In case you’ve been snoozing, many real estate markets are heating up. In fact, investors who were brave enough to buy a few years back actually have (are you ready?)….equity!
Yes, it’s true. Equity is happening again.
And whether you were an early adopter and have seen some appreciation, or you’re running a little late to the party, one of the questions you should be asking yourself is “Should I stay or should I go?”
What a great question! In fact, it was this very question (sent in to Ask The Guys™ by our faithful listener, Keith in Anchorage Alaska) that inspired this entire episode.
So behind the microphones in a secret location hidden somewhere deep within The Real Estate Guys™ think tank:
- Your super hot host, Robert Helms
- You not-so-cool co-host, Russell Gray
Keith’s questions was really about financial analysis. But in considering the question, we realized there are a whole host of things to think about when deciding to stand pat or move on.
First, the math.
Wait! Come back! Math is good. And math can be fun when it saves you THOUSANDS OF DOLLARS, don’t you agree?
Big shot investors monitor the frothiness of the market by the cap rate. In keeping with our no-investor-left-behind-policy, cap rate is simply the NOI (Net Operating Income – rent, less operating expenses BEFORE debt service) divided by the price or current market value of the property.
When cap rates FALL, it means investors are paying MORE for the SAME income. That means the income is MORE EXPENSIVE. Got it? And who wants to pay more for the same?
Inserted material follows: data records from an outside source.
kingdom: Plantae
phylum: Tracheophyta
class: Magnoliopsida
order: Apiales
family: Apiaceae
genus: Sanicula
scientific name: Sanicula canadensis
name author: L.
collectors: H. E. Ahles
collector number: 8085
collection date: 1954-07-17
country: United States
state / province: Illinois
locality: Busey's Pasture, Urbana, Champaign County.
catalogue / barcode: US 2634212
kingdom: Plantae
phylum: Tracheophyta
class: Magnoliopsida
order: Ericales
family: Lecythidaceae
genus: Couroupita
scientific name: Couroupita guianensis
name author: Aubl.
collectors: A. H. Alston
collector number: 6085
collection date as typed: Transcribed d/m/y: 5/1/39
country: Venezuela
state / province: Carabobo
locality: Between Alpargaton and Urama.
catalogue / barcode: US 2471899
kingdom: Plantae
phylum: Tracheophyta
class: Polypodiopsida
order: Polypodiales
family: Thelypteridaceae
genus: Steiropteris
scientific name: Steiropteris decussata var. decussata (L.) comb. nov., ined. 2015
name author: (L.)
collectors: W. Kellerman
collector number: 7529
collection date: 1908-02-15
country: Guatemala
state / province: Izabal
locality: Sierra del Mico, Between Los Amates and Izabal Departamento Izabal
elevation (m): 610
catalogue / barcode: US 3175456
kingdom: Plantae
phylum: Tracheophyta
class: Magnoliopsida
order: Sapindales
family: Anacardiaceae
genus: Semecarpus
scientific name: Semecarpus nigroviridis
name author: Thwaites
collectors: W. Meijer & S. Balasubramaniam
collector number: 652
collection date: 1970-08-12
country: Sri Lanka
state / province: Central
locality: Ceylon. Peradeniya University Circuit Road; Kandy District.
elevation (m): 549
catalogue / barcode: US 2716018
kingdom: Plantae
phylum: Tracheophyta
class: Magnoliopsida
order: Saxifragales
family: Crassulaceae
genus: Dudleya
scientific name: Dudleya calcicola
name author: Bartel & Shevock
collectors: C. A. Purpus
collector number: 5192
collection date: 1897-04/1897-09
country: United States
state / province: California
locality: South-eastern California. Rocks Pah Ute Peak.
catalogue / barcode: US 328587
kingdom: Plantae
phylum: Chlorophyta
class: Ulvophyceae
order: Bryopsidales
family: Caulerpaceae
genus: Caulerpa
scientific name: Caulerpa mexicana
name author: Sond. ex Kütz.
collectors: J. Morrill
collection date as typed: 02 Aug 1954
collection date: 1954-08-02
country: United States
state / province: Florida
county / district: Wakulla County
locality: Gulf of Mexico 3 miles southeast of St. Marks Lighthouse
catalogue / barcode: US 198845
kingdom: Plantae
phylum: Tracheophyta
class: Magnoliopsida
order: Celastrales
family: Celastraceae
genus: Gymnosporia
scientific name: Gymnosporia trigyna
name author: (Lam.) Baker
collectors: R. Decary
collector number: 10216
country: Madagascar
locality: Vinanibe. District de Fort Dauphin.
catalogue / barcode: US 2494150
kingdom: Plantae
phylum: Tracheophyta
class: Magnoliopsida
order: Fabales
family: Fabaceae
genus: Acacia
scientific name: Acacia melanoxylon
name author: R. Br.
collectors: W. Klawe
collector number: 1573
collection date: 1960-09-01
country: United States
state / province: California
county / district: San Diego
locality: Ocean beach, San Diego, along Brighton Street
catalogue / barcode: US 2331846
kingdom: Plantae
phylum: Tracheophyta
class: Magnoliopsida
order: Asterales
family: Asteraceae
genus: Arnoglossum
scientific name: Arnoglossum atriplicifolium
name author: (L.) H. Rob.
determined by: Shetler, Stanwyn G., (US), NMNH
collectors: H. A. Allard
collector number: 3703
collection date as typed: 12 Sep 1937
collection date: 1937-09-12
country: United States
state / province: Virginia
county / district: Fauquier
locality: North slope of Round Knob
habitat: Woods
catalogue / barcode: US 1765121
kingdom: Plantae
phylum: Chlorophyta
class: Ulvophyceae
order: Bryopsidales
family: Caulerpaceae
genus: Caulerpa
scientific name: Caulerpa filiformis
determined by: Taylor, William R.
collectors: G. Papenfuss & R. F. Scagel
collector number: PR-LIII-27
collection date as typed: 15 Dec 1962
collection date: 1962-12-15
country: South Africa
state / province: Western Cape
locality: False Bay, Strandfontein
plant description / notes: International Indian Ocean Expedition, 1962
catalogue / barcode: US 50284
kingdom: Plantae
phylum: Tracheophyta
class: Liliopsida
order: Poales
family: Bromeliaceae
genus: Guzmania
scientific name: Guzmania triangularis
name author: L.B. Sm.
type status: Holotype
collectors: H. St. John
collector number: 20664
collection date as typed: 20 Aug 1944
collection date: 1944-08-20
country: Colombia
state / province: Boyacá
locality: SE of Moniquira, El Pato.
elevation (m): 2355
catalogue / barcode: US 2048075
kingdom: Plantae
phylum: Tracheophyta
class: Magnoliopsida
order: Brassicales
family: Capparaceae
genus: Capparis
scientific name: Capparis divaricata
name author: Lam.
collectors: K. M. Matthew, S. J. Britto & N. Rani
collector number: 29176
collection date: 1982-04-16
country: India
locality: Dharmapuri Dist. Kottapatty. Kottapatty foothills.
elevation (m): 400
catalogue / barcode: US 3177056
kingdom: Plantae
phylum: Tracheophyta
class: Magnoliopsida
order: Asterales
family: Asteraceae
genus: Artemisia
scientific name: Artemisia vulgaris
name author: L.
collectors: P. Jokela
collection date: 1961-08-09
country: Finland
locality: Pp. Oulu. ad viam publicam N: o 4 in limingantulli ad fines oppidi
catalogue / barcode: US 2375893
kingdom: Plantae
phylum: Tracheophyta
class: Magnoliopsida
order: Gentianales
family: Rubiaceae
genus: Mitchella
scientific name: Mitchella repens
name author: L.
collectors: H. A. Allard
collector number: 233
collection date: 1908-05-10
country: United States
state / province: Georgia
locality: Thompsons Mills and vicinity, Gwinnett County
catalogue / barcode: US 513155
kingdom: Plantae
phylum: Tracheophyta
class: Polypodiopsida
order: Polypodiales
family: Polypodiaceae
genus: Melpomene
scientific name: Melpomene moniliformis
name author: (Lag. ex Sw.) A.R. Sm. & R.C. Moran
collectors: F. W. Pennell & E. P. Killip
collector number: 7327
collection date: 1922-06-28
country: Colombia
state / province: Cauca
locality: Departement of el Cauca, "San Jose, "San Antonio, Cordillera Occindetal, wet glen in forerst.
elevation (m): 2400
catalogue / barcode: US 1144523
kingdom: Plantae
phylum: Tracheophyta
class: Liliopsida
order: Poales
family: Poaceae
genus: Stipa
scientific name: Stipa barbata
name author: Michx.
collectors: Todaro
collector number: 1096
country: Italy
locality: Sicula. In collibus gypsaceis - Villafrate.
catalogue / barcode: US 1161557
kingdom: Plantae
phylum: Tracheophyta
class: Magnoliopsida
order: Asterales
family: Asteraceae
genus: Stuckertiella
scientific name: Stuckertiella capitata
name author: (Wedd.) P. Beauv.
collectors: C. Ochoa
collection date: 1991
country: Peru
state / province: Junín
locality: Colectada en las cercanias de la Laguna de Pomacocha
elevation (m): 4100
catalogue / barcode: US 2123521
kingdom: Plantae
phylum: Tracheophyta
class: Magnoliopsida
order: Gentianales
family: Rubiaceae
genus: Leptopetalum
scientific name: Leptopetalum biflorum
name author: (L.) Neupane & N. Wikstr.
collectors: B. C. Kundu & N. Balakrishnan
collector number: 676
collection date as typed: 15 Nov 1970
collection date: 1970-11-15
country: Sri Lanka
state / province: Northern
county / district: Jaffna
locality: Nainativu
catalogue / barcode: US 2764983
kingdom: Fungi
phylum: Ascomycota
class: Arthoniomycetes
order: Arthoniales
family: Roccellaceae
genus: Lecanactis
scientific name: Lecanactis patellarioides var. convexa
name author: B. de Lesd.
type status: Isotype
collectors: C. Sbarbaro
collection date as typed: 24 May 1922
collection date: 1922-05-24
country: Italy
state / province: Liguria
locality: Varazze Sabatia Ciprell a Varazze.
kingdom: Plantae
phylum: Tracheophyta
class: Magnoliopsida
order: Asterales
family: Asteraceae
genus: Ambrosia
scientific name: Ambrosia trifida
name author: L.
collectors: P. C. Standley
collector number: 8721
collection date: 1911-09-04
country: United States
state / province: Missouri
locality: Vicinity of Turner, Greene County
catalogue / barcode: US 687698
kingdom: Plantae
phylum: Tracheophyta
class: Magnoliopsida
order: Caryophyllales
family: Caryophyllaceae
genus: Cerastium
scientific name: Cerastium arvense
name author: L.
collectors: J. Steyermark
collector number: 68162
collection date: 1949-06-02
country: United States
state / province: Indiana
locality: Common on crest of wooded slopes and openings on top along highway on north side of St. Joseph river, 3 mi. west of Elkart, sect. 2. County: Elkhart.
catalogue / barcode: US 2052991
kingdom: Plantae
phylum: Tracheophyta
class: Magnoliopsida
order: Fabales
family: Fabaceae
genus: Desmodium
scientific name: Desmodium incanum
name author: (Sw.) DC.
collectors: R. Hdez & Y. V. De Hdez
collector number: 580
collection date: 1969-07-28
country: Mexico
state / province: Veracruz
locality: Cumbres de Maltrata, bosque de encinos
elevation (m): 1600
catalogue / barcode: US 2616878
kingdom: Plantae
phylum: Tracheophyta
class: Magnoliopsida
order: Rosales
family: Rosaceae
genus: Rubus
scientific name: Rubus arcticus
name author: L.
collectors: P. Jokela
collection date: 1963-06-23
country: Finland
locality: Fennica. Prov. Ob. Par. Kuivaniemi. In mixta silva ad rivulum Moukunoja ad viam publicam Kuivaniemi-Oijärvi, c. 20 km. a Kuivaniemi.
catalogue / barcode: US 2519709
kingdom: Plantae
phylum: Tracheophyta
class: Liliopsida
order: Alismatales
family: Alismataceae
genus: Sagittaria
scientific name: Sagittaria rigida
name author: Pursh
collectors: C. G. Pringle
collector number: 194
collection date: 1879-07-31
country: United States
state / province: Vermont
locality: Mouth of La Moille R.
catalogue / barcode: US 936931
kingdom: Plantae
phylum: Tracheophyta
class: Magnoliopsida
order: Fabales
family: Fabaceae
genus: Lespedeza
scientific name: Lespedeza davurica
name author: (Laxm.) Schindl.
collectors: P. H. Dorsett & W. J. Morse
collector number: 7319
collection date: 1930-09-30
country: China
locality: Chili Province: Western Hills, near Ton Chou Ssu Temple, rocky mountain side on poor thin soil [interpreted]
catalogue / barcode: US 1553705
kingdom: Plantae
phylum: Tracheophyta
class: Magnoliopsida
So, if you’re smart (and lucky), you buy when cap rates are HIGH (you paid LESS for the income, which is a good deal), then sell when cap rates are low.
There’s another way to do the math that we find a little simpler, but essentially tells the same story. It’s called GRM (Gross Rent Multiplier) or Rent Ratio. It doesn’t include expenses, so it isn’t precise enough for investment due diligence or loan qualifying, but it’s a great way to tell if a market is getting overbought (buyers bidding up the price…potentially to an unsustainable level or “a bubble”).
So, let’s say a property that generates $10,000 a year GROSS rents and sells for $100,000. This means it’s selling for 10 times gross. Make sense?
Now if that same property now sells for $120,000 but still only rents for $10,000 a year, it’s now selling at 12 times gross. Ergo (we always wanted to say that) buyers are paying 20% MORE for the SAME income. Great if you’re a seller (time to go?) but not so great if you’re the buyer.
If you’re watching a market and GRMs are generally rising- or if you already own property in that market – you need to dig deeper and find out why prices are going up when income isn’t. If there’s no rationale for it, it may mean there’s just too much money chasing too many deals (or worse. “dumb” money chasing deals), you may decide it’s time to sell (at a premium) and take your equity and head for a less heated market. Then hope the whole process repeats itself there!
Of course, all of this happens over the course of years, not hours like the stock market. So while you’re waiting, you’re collecting rents, taking generous tax deductions and enjoying your life.
And speaking of tax deductions…
Another reason why it may make sense to sell a property is because you’ve used up the tax benefits (primarily depreciation) available to you on that particular property. This has nothing to do with the market (it could be fine), and everything to do with you and your personal tax situation.
Remember, according to our good friend CPA Tom Wheelwright (author of Tax Free Wealth), a savvy real estate investor should be paying pretty near ZERO INCOME TAX (sorry to shout…we got excited).
Other reasons to consider selling are changes in the neighborhood, the physical condition of the property, the kinds of tenants you’re attracting, or local changes to landlord law.
The point is that you don’t want to develop LAME (Lazy Asset Manager Entropy…it’s a pseudo medical term that we just made up). Sometimes it’s easy to get lulled to sleep just sitting at home opening rent checks all day. We understand. But we don’t want you to be blindsided in slow motion if the market is telling you it’s time to move on.
So listen to the episode and consider your own markets and properties. Then ask yourself, “Should I stay or should I go?”